E nos primeiros três meses de 2026, o tráfego de IA aumentou 393% em comparação com o ano anterior, à medida que mais consumidores utilizavam assistentes de IA para compras online.
A mudança nas fontes de tráfego não é o único impacto. Os visitantes através da IA estão a converter melhor, a interagir com taxas mais elevadas, a passar mais tempo nos sites e a gerar receitas mais elevadas por visita, mostram os dados, muitas vezes revertendo tendências de apenas um ano atrás, quando os clientes regulares valiam mais para os retalhistas.
Os insights da Adobe baseiam-se na sua análise de transações on-line, através da sua divisão Adobe Analytics, que cobre mais de 1 trilhão de visitas a sites de varejo dos EUA. A análise também se baseou em uma pesquisa com mais de 5.000 entrevistados nos EUA sobre o uso de IA ao fazer compras, bem como na nova ferramenta AI Content Visibility Checker da empresa, projetada para testar sites de varejo quanto à acessibilidade por LLMs.
Na pesquisa da Adobe, 39% das pessoas disseram que usaram IA para compras online e 85% disseram que isso melhorou sua experiência. Essas descobertas provavelmente se devem à forma como a IA ajuda as pessoas a restringir os produtos para encontrar o que precisam e obter descontos.

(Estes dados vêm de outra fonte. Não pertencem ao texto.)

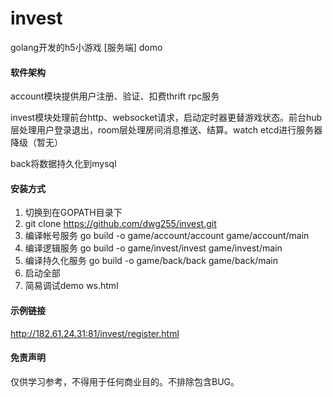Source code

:# invest
golang开发的h5小游戏 [服务端] domo

#### 软件架构
account模块提供用户注册、验证、扣费thrift rpc服务

invest模块处理前台http、websocket请求，启动定时器更替游戏状态。前台hub层处理用户登录退出，room层处理房间消息推送、结算。watch etcd进行服务器降级（暂无）

back将数据持久化到mysql

#### 安装方式
1. 切换到在GOPATH目录下
2. git clone https://github.com/dwg255/invest.git
3. 编译帐号服务 go build -o game/account/account game/account/main
4. 编译逻辑服务 go build -o game/invest/invest game/invest/main
5. 编译持久化服务 go build -o game/back/back game/back/main
6. 启动全部
7. 简易调试demo ws.html

#### 示例链接
http://182.61.24.31:81/invest/register.html

#### 免责声明
仅供学习参考，不得用于任何商业目的。不排除包含BUG。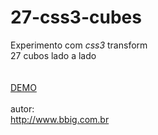 27-css3-cubes
=============
Experimento com <em>css3</em> transform<br>
27 cubos lado a lado<br>
<br><br>
<a href='http://jsfiddle.net/brunobruno/1vava2qa/'>DEMO</a>
<br><br>
autor:<br>
http://www.bbig.com.br
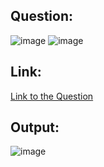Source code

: ## Question:
![image](https://github.com/user-attachments/assets/c8d533ac-c6fe-41a5-8478-47e840524df9)
![image](https://github.com/user-attachments/assets/3f285510-c8d9-4e3f-b9a6-13dc7e162d20)

## Link:
[Link to the Question](https://www.hackerrank.com/challenges/calendar-module/problem?isFullScreen=true)
## Output:
![image](https://github.com/user-attachments/assets/dd1c226d-81f0-4a8e-a072-baad7b37fe73)
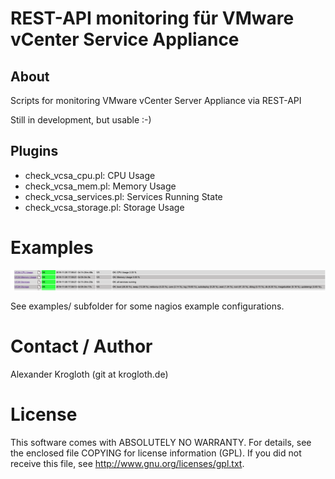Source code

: # REST-API monitoring für VMware vCenter Service Appliance

## About

Scripts for monitoring VMware vCenter Server Appliance via REST-API

Still in development, but usable :-)

## Plugins

* check_vcsa_cpu.pl: CPU Usage
* check_vcsa_mem.pl: Memory Usage
* check_vcsa_services.pl: Services Running State
* check_vcsa_storage.pl: Storage Usage

# Examples

![Nagios](https://github.com/aleex42/vmware-vcsa-monitoring/blob/master/examples/nagios.png)

See examples/ subfolder for some nagios example configurations.

# Contact / Author

Alexander Krogloth (git at krogloth.de)

# License

This software comes with ABSOLUTELY NO WARRANTY. For details, see
the enclosed file COPYING for license information (GPL). If you
did not receive this file, see http://www.gnu.org/licenses/gpl.txt.
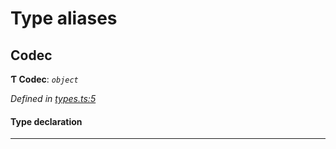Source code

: 

# Type aliases

<a id="codec"></a>

##  Codec

**Ƭ Codec**: *`object`*

*Defined in [types.ts:5](https://github.com/polkadot-js/common/blob/9fc3354/packages/trie-codec/src/types.ts#L5)*

#### Type declaration

___

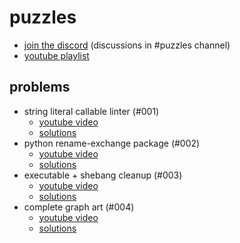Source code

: puzzles
=======

- [join the discord] (discussions in #puzzles channel)
- [youtube playlist]

[join the discord]: https://discord.gg/xDKGPaW
[youtube playlist]: https://www.youtube.com/playlist?list=PLWBKAf81pmOZdQZfVoWFPu0GyvGwmCWNr

## problems

- string literal callable linter (#001)
    - [youtube video](https://youtu.be/KWjGyDflNKQ)
    - [solutions](./solutions/ep001)
- python rename-exchange package (#002)
    - [youtube video](https://youtu.be/Oe1ZxxwofKs)
    - [solutions](./solutions/ep002)
- executable + shebang cleanup (#003)
    - [youtube video](https://youtu.be/TxDuCcwnKBw)
    - [solutions](./solutions/ep003)
- complete graph art (#004)
    - [youtube video](https://youtu.be/GfqIojjCgiM)
    - [solutions](./solutions/ep004)
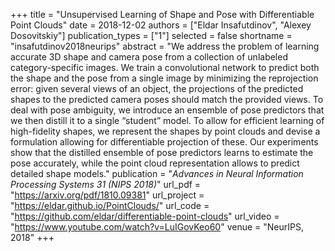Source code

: +++
title = "Unsupervised Learning of Shape and Pose with Differentiable Point Clouds"
date = 2018-12-02
authors = ["Eldar Insafutdinov", "Alexey Dosovitskiy"]
publication_types = ["1"]
selected = false
shortname = "insafutdinov2018neurips"
abstract = "We address the problem of learning accurate 3D shape and camera pose from a collection of unlabeled category-specific images. We train a convolutional network to predict both the shape and the pose from a single image by minimizing the reprojection error: given several views of an object, the projections of the predicted shapes to the predicted camera poses should match the provided views. To deal with pose ambiguity, we introduce an ensemble of pose predictors that we then distill it to a single “student” model. To allow for efficient learning of high-fidelity shapes, we represent the shapes by point clouds and devise a formulation allowing for differentiable projection of these. Our experiments show that the distilled ensemble of pose predictors learns to estimate the pose accurately, while the point cloud representation allows to predict detailed shape models."
publication = "*Advances in Neural Information Processing Systems 31 (NIPS 2018)*"
url_pdf = "https://arxiv.org/pdf/1810.09381"
url_project = "https://eldar.github.io/PointClouds/"
url_code = "https://github.com/eldar/differentiable-point-clouds"
url_video = "https://www.youtube.com/watch?v=LuIGovKeo60"
venue = "NeurIPS, 2018"
+++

Além disso, 66% dos entrevistados disseram acreditar que as ferramentas de IA fornecem resultados precisos nas compras.
Ao contrário dos editores, onde a IA está causando o declínio do tráfego de referência, os varejistas são incentivados a tornar seus sites compatíveis com a IA.
Os dados da Adobe descobriram que o tráfego de IA converteu 42% melhor do que os clientes vivos e respirantes em março de 2026, estabelecendo um novo recorde. Notavelmente, é uma reversão de uma tendência que contava uma história diferente há apenas um ano: em março de 2025, o tráfego de IA converteu 38% pior do que as pessoas normais.

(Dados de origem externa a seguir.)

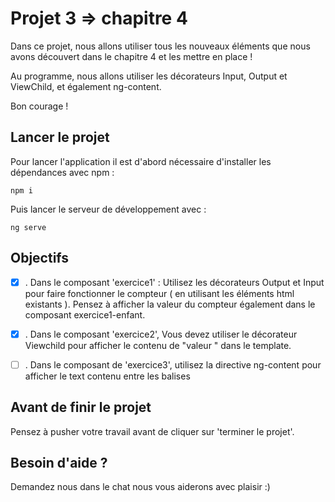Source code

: # Projet 3 => chapitre 4

Dans ce projet, nous allons utiliser tous les nouveaux éléments que nous avons découvert dans le chapitre 4 et les mettre en place !

Au programme, nous allons utiliser les décorateurs Input, Output et ViewChild, et également ng-content.

Bon courage !

## Lancer le projet

Pour lancer l'application il est d'abord nécessaire d'installer les dépendances avec npm : 

`npm i`

Puis lancer le serveur de développement avec : 

`ng serve`

## Objectifs
* [X] . Dans le composant 'exercice1' : Utilisez les décorateurs Output et Input pour faire fonctionner le compteur
 ( en utilisant les éléments html existants ). Pensez à afficher la valeur du compteur également dans le composant exercice1-enfant.

* [X] . Dans le composant 'exercice2', Vous devez utiliser le décorateur Viewchild pour afficher le contenu de "valeur
" dans le template.

* [ ] . Dans le composant de 'exercice3', utilisez la directive ng-content pour afficher le text contenu entre les
 balises <app-exercice3-enfant></app-exercice3-enfant>

      
## Avant de finir le projet

Pensez à pusher votre travail avant de cliquer sur 'terminer le projet'.

## Besoin d'aide ?

Demandez nous dans le chat nous vous aiderons avec plaisir :)
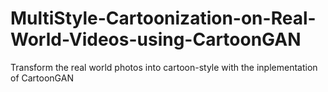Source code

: # MultiStyle-Cartoonization-on-Real-World-Videos-using-CartoonGAN
Transform the real world photos into cartoon-style with the inplementation of CartoonGAN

Além disso, a Adobe descobriu que quando um consumidor acessa um site de varejo por meio de uma fonte de IA, sua taxa de engajamento tende a ser 12% maior do que aqueles que usaram fontes que não são de IA. Os compradores também passam mais tempo no site (48% mais) e navegam em mais páginas (13% mais páginas por visita), mostram os dados.
Em termos de faturamento, a receita por visita (RPV) gerada por IA foi 37% maior do que o tráfego sem IA em março. Há apenas 12 meses, o tráfego humano regular valia 128% mais que a IA.

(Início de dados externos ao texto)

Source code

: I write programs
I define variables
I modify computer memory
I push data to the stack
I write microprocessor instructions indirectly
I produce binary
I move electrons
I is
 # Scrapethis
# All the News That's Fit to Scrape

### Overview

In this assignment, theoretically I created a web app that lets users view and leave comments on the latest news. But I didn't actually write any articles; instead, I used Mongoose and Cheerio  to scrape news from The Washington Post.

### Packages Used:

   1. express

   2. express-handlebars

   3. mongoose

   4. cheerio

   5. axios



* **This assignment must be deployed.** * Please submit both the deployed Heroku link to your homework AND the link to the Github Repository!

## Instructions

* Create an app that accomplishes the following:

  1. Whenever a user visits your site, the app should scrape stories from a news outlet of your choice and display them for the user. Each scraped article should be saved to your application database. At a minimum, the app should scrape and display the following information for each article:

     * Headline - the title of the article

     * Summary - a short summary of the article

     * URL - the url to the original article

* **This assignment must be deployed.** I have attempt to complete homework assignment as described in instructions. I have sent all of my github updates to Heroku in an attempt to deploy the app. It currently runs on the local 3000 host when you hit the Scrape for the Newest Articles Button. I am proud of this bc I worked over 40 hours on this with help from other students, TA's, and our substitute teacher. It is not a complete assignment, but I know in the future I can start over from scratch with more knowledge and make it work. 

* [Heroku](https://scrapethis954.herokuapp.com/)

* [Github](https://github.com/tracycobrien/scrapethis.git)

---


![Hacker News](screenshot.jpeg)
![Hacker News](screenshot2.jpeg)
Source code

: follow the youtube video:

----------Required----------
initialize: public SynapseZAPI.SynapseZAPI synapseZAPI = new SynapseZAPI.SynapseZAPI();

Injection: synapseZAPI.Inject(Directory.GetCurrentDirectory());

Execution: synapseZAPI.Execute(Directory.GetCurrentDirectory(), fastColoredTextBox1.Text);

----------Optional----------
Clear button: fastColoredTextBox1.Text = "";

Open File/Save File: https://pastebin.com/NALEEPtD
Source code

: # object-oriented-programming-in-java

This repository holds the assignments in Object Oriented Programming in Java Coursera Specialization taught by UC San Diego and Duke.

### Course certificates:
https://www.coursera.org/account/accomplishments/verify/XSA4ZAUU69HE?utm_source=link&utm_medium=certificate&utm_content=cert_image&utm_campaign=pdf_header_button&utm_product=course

No entanto, nem todos os sites estão prontos para IA, alertou a Adobe. Descobriu-se que cerca de um quarto do conteúdo das páginas iniciais dos varejistas não foi otimizado para LLMs, nem o conteúdo das páginas de categorias. As páginas de produtos individuais têm um desempenho ainda pior: cerca de 34% das páginas não podem ser acessadas adequadamente pela IA.
A empresa sugere que os varejistas trabalhem para tornar seus sites mais acessíveis aos LLMs se quiserem permanecer na mente dos compradores on-line no futuro.